JawaPos.com – PT Prasadha Pamunah Limbah Industri (PPLI) selaku perusahaan pengolahan limbah bahan berbahaya dan beracun (B3) mengungkapkan, limbah medis yang diolah di masa pandemi mengalami peningkatan. Angka peningkatannya bahkan sangat signifikan.

“Terkait jumlahnya itu naik cukup signifikan, data 1 Januari sampai 31 Desember 2020 itu 27 ribu ton. 2021 ini seiring kasus juga meningkat, dari 1 Januari sampai 30 Juni 79 ribu ton,” ujar Senior Engineer PPLI Muhammad Yusuf Firdaus dalam Bincang Redaksi JawaPos.com dikutip, Senin (9/8).

Untuk penanganan limbah medis sendiri yang berkategori limbah infeksius, kemasannya tidak akan dibuka untuk meminimalisir adanya penularan di lokasi. Dalam pengolahannya, limbah medis akan dibakar dan hasilnya yang berupa abu akan ditaruh di landfill (bukit limbah).

“Kategori limbah infeksius karena ada Covid-19, protokol terhadap limbah medis ini tidak kami buka lagi kemasannya, kita tidak bedakan lagi mana yang masker, mana yang APD bekas. Kalau di dokumen pengangkutan adalah limbah infeksius nanti akan langsung dikelola sebagai limbah infeksius. Tidak ada perubahan treatment, itu harus diolah dengan cara thermal atau eksinerator,” terang dia.

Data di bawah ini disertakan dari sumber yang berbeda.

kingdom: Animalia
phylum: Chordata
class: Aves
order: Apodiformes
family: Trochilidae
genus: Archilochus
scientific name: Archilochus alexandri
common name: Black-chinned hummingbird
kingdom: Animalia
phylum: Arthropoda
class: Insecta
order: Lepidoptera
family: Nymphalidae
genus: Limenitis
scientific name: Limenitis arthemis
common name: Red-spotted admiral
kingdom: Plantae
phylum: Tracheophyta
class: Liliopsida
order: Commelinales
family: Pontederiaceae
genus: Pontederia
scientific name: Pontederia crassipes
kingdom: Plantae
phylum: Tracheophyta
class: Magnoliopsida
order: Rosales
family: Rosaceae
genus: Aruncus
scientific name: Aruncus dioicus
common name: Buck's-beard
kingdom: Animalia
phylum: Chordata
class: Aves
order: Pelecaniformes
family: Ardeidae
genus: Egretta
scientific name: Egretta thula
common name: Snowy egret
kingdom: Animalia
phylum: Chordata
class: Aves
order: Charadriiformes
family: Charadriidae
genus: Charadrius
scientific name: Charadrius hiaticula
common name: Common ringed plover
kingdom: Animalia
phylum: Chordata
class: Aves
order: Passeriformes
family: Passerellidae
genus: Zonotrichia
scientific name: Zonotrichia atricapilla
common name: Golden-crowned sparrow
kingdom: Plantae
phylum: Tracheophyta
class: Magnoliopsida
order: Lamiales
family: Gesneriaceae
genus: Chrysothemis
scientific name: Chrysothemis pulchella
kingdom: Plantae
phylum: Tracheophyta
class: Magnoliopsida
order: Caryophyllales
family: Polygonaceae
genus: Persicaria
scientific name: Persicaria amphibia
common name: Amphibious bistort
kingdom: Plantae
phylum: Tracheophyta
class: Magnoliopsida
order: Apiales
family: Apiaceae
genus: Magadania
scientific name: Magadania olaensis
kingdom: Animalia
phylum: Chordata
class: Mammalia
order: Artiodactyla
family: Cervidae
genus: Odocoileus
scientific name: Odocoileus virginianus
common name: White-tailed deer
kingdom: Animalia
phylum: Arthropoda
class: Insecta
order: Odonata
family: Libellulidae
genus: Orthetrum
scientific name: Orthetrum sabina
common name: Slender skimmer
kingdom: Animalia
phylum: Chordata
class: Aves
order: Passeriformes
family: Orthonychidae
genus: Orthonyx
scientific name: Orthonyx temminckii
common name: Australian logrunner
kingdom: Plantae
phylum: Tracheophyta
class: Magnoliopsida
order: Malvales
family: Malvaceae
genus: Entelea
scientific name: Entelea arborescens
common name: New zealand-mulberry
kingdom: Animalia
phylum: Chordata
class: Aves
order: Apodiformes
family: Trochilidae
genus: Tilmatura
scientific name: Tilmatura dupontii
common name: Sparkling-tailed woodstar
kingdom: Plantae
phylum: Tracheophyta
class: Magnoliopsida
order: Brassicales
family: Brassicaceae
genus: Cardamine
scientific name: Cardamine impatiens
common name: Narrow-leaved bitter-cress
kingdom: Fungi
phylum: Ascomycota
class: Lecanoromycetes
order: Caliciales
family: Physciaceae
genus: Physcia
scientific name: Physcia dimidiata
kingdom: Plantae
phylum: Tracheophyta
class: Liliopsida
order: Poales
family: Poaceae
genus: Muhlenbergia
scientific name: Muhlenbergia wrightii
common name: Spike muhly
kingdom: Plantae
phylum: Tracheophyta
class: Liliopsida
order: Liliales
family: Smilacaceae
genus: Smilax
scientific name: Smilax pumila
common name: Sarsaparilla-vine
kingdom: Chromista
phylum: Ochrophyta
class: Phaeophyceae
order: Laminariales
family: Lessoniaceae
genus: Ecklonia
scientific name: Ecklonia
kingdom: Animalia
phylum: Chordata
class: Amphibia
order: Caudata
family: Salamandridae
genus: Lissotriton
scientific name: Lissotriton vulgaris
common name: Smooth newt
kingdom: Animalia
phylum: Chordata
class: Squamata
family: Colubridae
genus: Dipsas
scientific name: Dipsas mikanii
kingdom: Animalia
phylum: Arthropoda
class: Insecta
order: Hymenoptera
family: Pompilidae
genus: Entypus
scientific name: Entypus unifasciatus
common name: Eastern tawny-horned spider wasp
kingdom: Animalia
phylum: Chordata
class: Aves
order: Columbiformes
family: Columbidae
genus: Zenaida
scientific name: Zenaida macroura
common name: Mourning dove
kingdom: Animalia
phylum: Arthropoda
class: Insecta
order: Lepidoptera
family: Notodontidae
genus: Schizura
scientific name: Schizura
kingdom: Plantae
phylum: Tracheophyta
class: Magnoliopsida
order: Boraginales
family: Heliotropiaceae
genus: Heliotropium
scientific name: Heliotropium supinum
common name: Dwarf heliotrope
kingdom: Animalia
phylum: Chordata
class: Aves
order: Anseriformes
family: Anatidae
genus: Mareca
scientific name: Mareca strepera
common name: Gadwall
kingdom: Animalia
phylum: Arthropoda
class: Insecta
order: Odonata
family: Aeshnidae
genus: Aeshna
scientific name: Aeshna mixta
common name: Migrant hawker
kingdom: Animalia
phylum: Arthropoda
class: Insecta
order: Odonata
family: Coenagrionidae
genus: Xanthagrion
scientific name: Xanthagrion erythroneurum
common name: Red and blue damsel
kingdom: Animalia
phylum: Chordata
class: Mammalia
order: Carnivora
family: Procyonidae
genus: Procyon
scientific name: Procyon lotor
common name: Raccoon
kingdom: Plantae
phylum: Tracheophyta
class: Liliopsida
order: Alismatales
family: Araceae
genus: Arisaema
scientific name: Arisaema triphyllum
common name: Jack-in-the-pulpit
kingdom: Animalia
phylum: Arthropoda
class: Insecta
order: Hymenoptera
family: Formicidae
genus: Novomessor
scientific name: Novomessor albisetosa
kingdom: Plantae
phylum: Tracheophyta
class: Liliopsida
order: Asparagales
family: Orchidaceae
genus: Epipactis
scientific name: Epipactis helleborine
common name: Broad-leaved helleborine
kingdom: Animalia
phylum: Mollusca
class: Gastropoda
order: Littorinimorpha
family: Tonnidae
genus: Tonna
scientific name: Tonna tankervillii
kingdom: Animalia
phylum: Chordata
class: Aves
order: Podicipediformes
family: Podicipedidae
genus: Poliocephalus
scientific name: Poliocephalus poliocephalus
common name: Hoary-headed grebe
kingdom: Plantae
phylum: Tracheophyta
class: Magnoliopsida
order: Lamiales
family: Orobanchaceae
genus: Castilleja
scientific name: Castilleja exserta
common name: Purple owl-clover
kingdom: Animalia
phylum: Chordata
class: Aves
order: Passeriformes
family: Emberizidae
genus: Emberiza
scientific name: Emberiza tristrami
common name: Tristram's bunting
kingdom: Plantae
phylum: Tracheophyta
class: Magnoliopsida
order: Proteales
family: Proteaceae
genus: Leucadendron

Adapun Presiden Joko Widodo (Jokowi) juga sebelumnya meminta agar dana yang ada diintensifkan untuk membuat sarana pengolahan limbah medis yang jumlahnya meningkat selama pandemi. Tercatat hingga 27 Juli ini, limbah medis mencapai 18.460 ton.

Selain itu, untuk di rumah tangga sendiri juga terdapat limbah B3, mulai dari lampu bohlam hingga baterai. Hal ini juga memiliki potensi yang berbahaya bagi, oleh karena itu dalam pengolahan limbah B3 pihak PPLI turut memberikan edukasi masyarakat.

“Rutin di beberapa desa tentang bagaimana memilah sampah mereka, menanam pohon, kerjasama dengan pemerintah juga kita lakukan seperti sosialisasi kepada kelurahan dan kecamatan untuk limbah elektronik,” ucap Public Relations Manager PPLI Arum Tri Pusposari.

“Kita beri edukasi kalau limbah elektronik itu berbahaya kategori B3. Kita juga taruh drop box di halte TransJakarta, kantor KLHK, di dinas lingkungan hidup juga supaya masyarakat sadar jadi mereka bisa buang melalui drop box PPLI,” sambungnya.

Adapun, tanggung jawab untuk perawatan lingkungan agar tidak tercemar limbah B3 ini merupakan kewenangan pemerintah. Pihaknya hanya dapat memberikan edukasi dan kerjasama dengan dinas lingkungan hidup seperti drop box.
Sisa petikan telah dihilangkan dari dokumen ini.